My point throughout is that in lots of other criminal justice settings, society punishes risky behavior much more severely (in my view, much too severely), to the apparent hope of preventing others from engaging in this behavior. But here society does not seem, in my opinion, to be willing to punish risky behavior seriously enough. For that reason, I find Rose's sentence refreshing and still find troubling that his lawyer is so eager to call criminal the judge's lawful (and, in my view, sound) sentencing decision.

Posted by: Doug B. | Jul 28, 2011 8:28:08 AM

Rose violated the law and put others at risk of serious injury - I think I acknowledged that already.

What we don't agree on is perspective. I think prison - in the abstract - is serious punishment. I interpret you to think only that prison is serious punishment if it's subjectively long in duration.

The judge imposed a sentence higher than her average for no apparent reason. That is what I wrote. She imposed jail to punish and for general deterrence (I assume since she acknowledged a belief that specific deterrence was not applicable).

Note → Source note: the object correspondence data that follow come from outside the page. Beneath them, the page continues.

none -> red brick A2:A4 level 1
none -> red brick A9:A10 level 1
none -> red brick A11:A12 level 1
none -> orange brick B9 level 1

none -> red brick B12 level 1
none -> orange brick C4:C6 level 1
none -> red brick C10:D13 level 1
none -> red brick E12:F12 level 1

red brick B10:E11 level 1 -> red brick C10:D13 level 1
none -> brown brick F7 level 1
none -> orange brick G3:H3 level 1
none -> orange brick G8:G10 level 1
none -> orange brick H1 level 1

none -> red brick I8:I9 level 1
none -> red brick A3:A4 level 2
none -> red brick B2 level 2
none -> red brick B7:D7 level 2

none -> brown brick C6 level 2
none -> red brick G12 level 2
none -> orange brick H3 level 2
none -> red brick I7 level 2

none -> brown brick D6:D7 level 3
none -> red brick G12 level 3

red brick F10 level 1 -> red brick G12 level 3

The other point you are missing is that two-fold: the judge sentenced Rose to a day less than the max, and it was 92 days. I don't know MI law, but, in what I bet is a tougher jx, the US, a stat max sentence is unusual, an upward variance, and requires justification. I also bet the MI sentencing commission set guidelines less than 92 days for DUI. As to the second part, practically, the sentence is 20 days if he does not screw up, but, if he does sufficiently, and that as I know you know, can be a technical violation, he can be put in jail for the remaining 72 days. So it is not a short sentence.

Again, I've no problem with the attorney's advocacy strategy. And I feel no refreshment in his sentence.

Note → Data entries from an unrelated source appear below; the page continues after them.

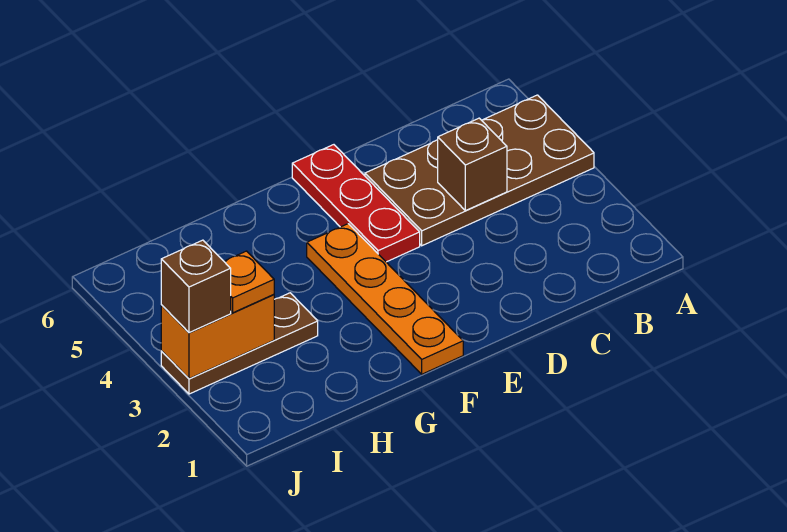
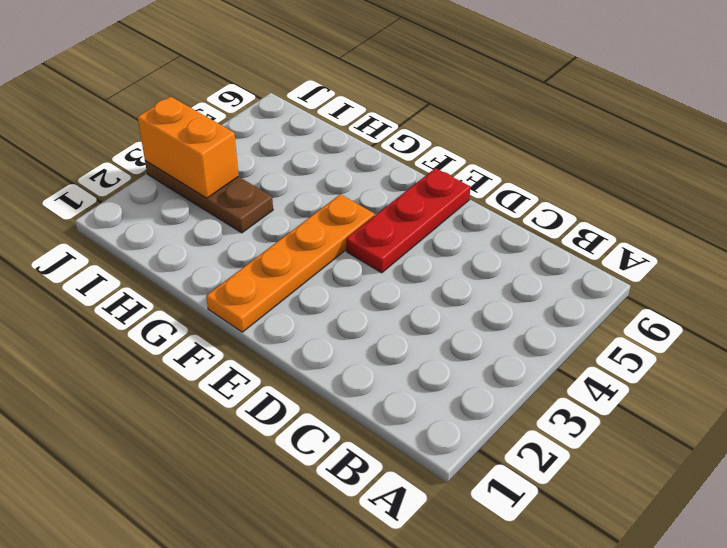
none -> brown plate A4:D5 level 1
none -> brown brick C4 level 2

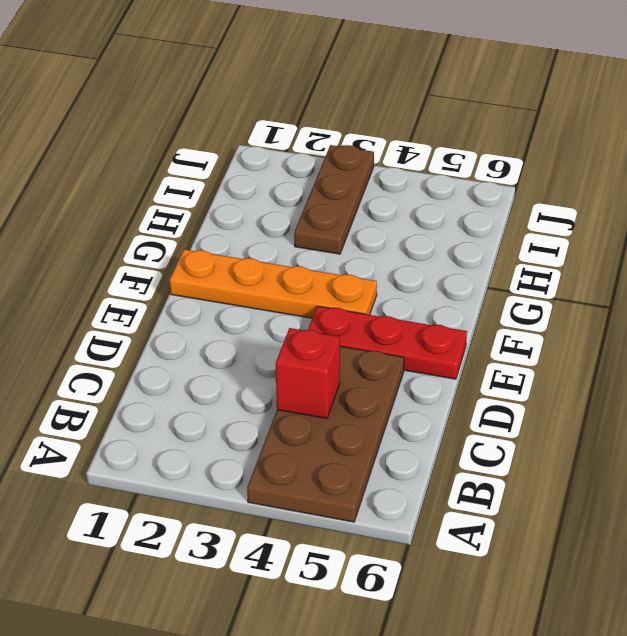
red brick C4 level 2 -> brown brick C4 level 2
none -> orange brick I3:J3 level 2
none -> orange plate I3 level 3

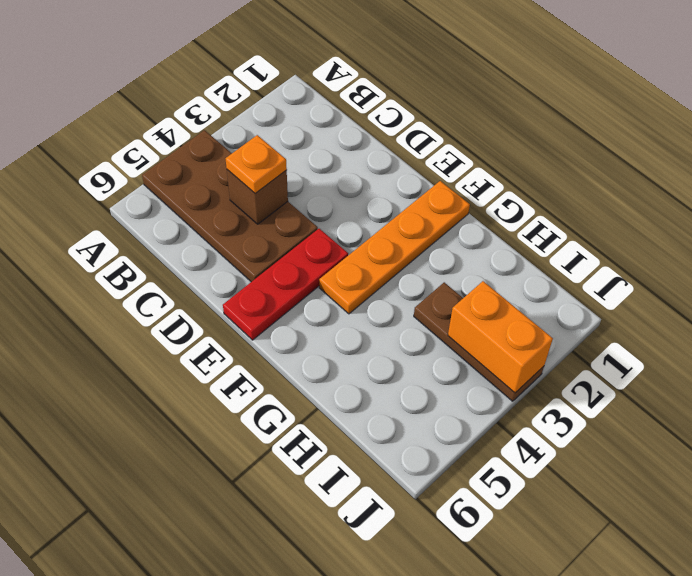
orange plate C4 level 3 -> orange plate I3 level 3
none -> brown brick J3 level 3

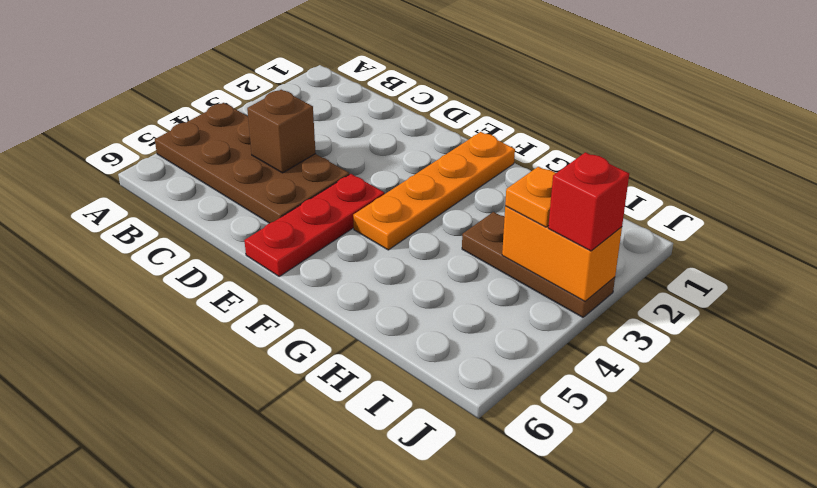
red brick J3 level 3 -> brown brick J3 level 3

Posted by: = | Jul 28, 2011 11:02:23 AM

The apparent reason, =, was to send an extra tough message in a high-profile DUI case. You may not like this reason, but it is "apparent" based merely on the quotes in this press report. Your point about this being sort of a max sentence is reasonable, but in the end I think you disagree with the view that a prison sentence in this context has extra general deterrence value to justify going beyond the norms. The 2d circuit has upheld such a rationale for an extra 6 month in the post-Booker federal system, and I think it silly and misguided to call this rationale "criminal.". Indeed, your stated concerns show Rose's sharp sentence is having an impact.

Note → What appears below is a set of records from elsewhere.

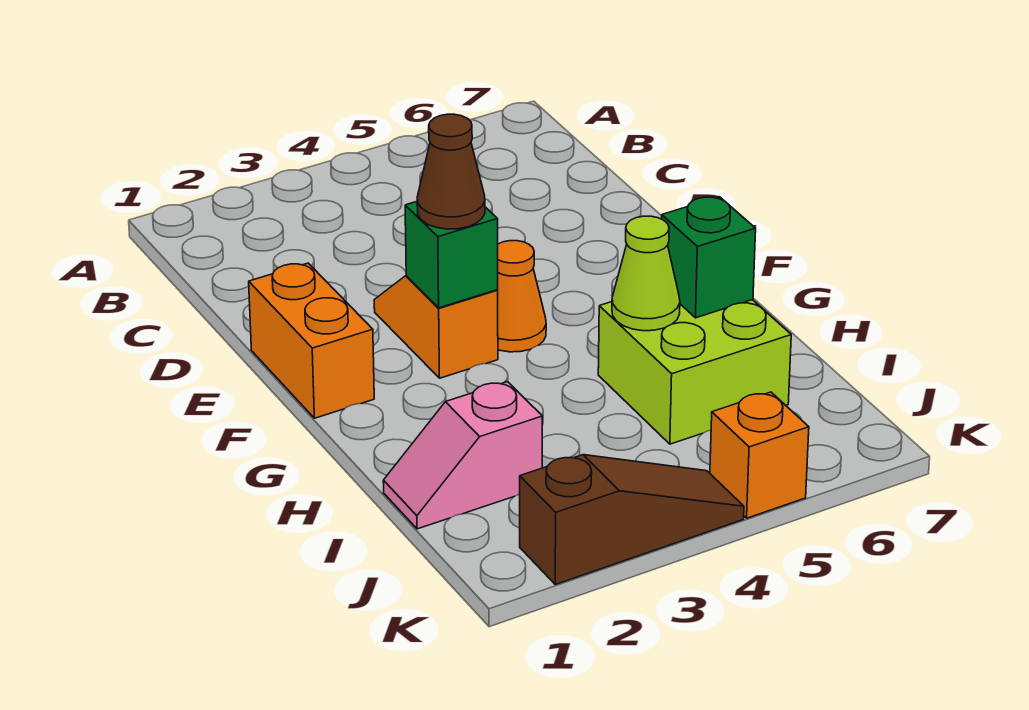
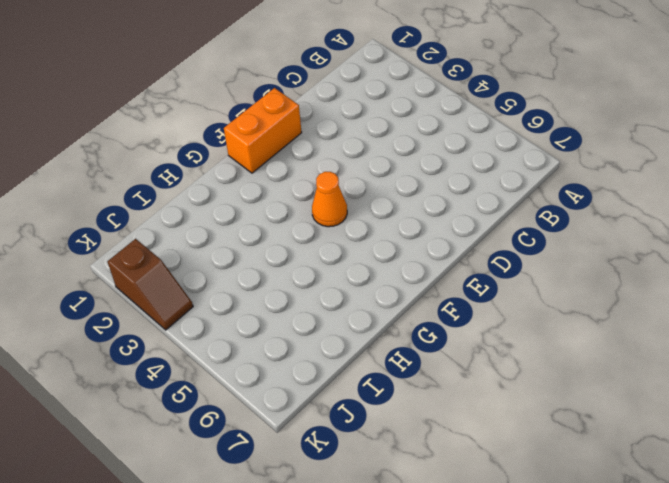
brown slope K2:K3 level 1 top 2 -> brown slope K2:K4 level 1 top 2
none -> orange slope E3:F3 level 1 top F
none -> lime brick H5:I6 level 1

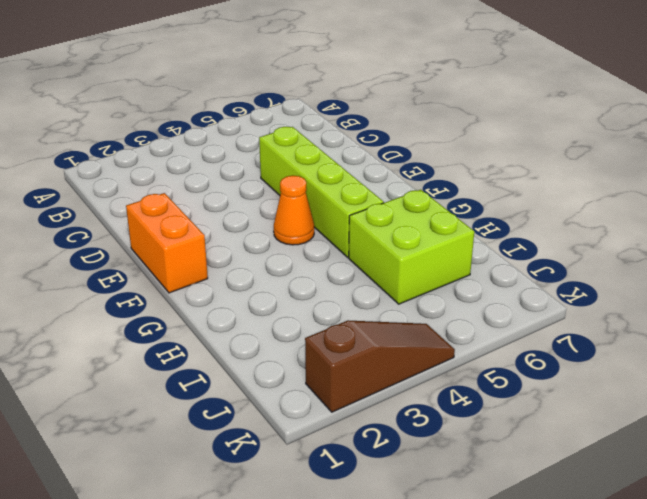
lime brick D5:G5 level 1 -> none
none -> orange slope E3:F3 level 1 top F
none -> pink slope I1:I2 level 1 top 2

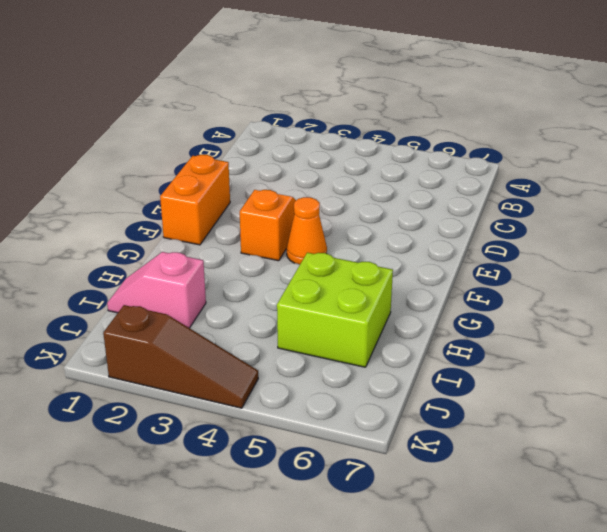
none -> orange brick K5 level 1
none -> green brick F3 level 2

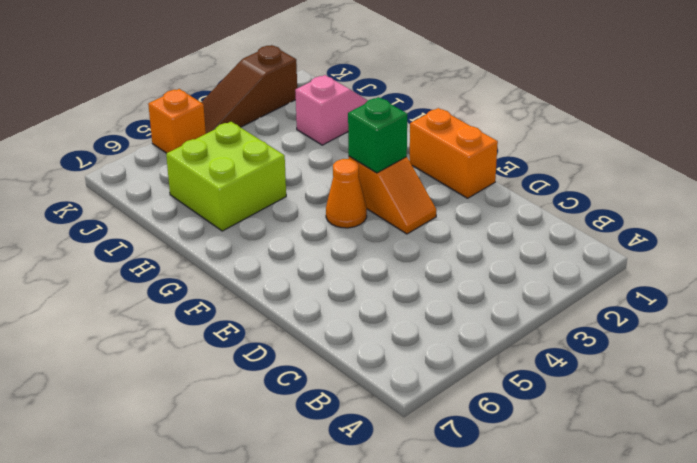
none -> lime cone H5 level 2
none -> green brick H6 level 2

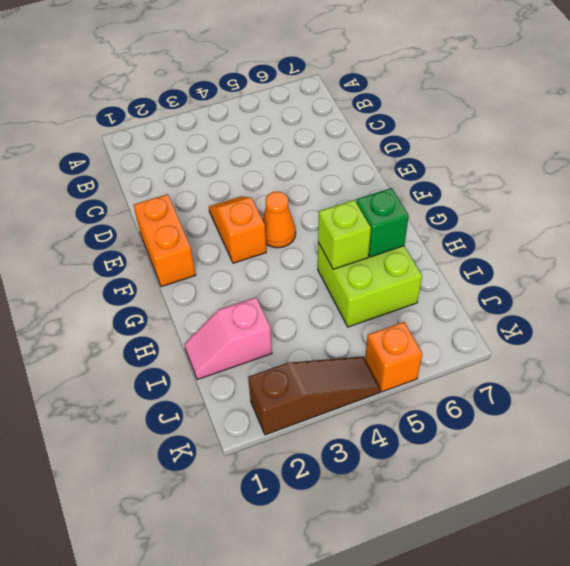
lime brick H5 level 2 -> lime cone H5 level 2
none -> green brick F3 level 2
none -> brown cone F3 level 3

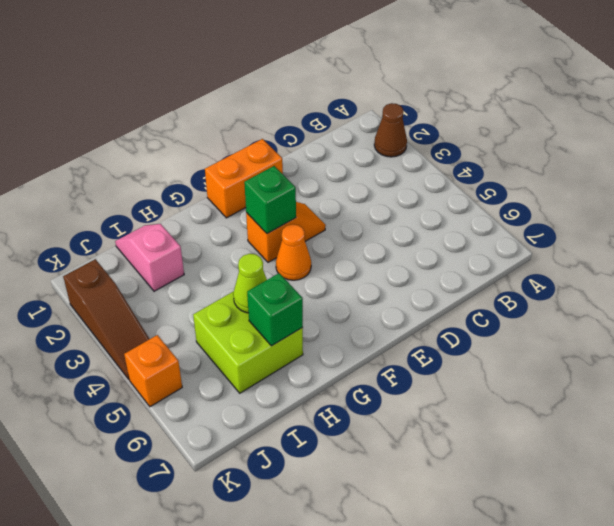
brown cone A2 level 1 -> brown cone F3 level 3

Like Kant, you may think it unjust for Rose to be used as a means to broader ends. But because I value utilitarian approaches to punishment more than what feels just to different persons, I welcome an effort to make a big statement about DUI through a few weeks hardship to a rich and famous lawbreaker.

Posted by: Doug B. | Jul 28, 2011 7:51:17 PM

sorry doug but i think the same if the judge wants to "send a message" start an AD campaign! you don't get to use humans for you messages! last time i looked a judge is "required" to judge the case in front of them on it's OWN MERRITS! doing ANYTHING else is in fact CRIMINAL!

Posted by: rodsmith | Jul 29, 2011 12:15:48 AM

I think Bentham is quite relevant in a justification or excuse scenario -- I think the judge was fairly clear her sentence was less about its utilitarian value than about incapacitation -- but this conversation has moved a bit away from what I thought was too strong of a reaction to an advocate's characterization of a sentence. You've made your point. You think it was a silly characterization, and, in the context of the dangers of DUI, misguided. And I am satisfied that a reaction I thought was described too dramatically, was not. I on the other hand, am not bothered by it. I was just curious about your reaction.